AUMA. “The first big reunion of the exhibition family!” announces a pleased Hans-Joachim Boekstegers. The Chairman of the Association of the German Trade Fair Industry (AUMA) greeted 400 representatives from fair operators, business and politics to the first AUMU MesseTreff (Exhibition Meeting) on 10 June 2008. The Capital Meeting and the Exhibition Forum trade conference have been sacrificed for it – and thus their contents. Trade forums such as on data protection are to make up for this, but are only open to members. It is a bit like an after-work party, only that everybody knows everybody else and not everyone could attend.
“All the indicators are positive,” reported Chairman Boekstegers. Last year 10.6 million visitors thronged to the 139 international exhibitions. 3.8 percent more than in 2006. They met 165,759 exhibitors (89,813 from abroad and 75,944 from Germany), whose stands on 6.7 million sq. m. grew by 4.6 percent.
Growth is driven by the foreign exhibitions of German organisers, as well as international visitors with a rise of 5.3 percent. “The number of foreign fairs has grown by almost 75 percent to 216 between 2003 and 2007,” informs Neven. The number of exhibitors even rose by 116 percent to 78,000. This included 7,500 SMEs in 2007. They participated in the foreign fair programme of the German Ministry for the Economy (BMWi), whose budget AUMA would like to see grow from 37 to 40 million Euros. The BMWi’s support programme for exhibition participation by new and innovative firms is also well-received.
The AUMA opened the gates to the world for young researchers at the Exhibition Meeting and brought the foundation “Youth Researches” onto the stage. “The raw materials of our country lie in the heads of our children,” stated Dr. Nico. P. Kock. The vice-Managing Director proudly reported: “150,000 young researchers have taken part in our competitions since 1965.” Such as Lisa Gutjahr on the climate change (“Will the melting of permanent frost areas in Northern Canada, Alaska and Siberia produce methane emissions or not”).

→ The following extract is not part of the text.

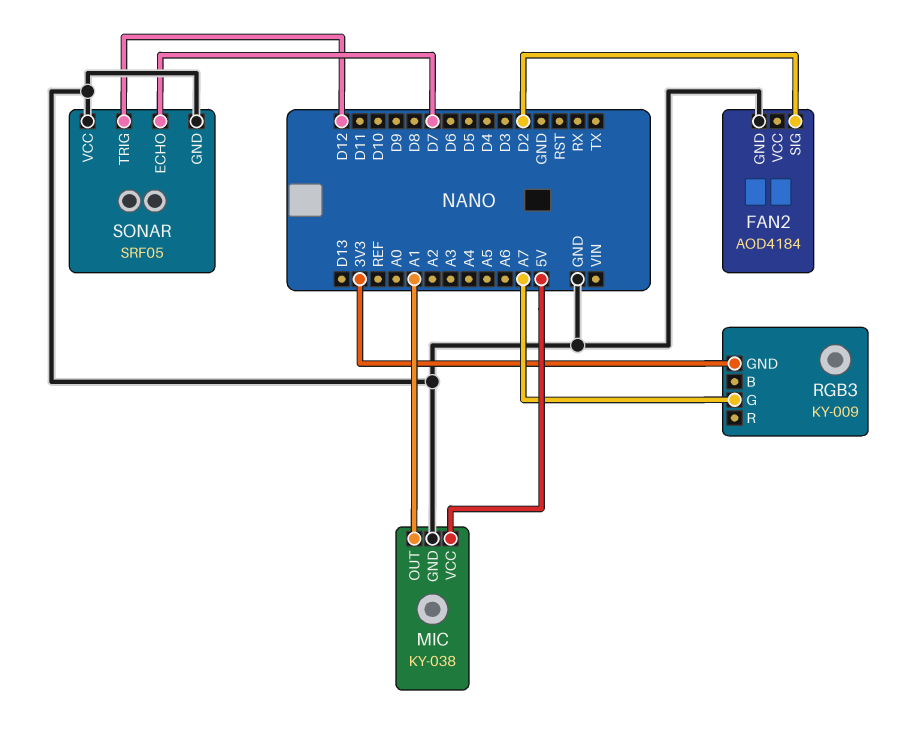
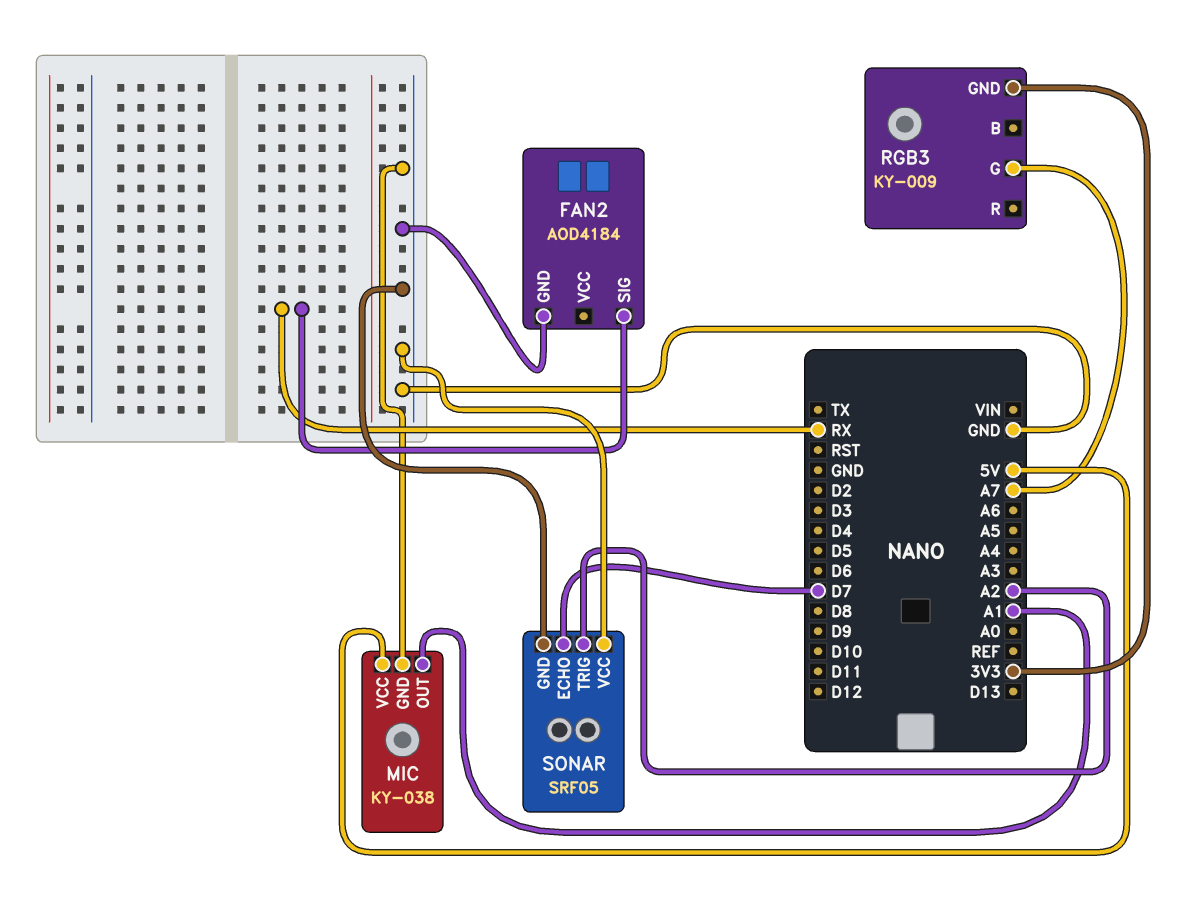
FAN2 pin SIG: D2 -> RX
SONAR pin TRIG: D12 -> A2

Hermann Scherer explains the “Rules for the pole position in tomorrow’s (exhibition) markets.” In our “overloaded” civilisation attention is vital, claims the marketing pro and refers to perception research. “We can’t follow anything anymore!” Exhibitions have to make their way into the episodic memory by means of stories. And they should be “sexy”. Scherer addresses the guests: “Who in this room is service-oriented?” All 400 hands shoot up into the air. “Who is innovative?” 300 hands go up. “And who is sexy?” Giggles – and the hands remain below. A pity. (Note of the editor: Invite the female head of the conference centre! See “Ladies’ Choice” CIM 2/2008).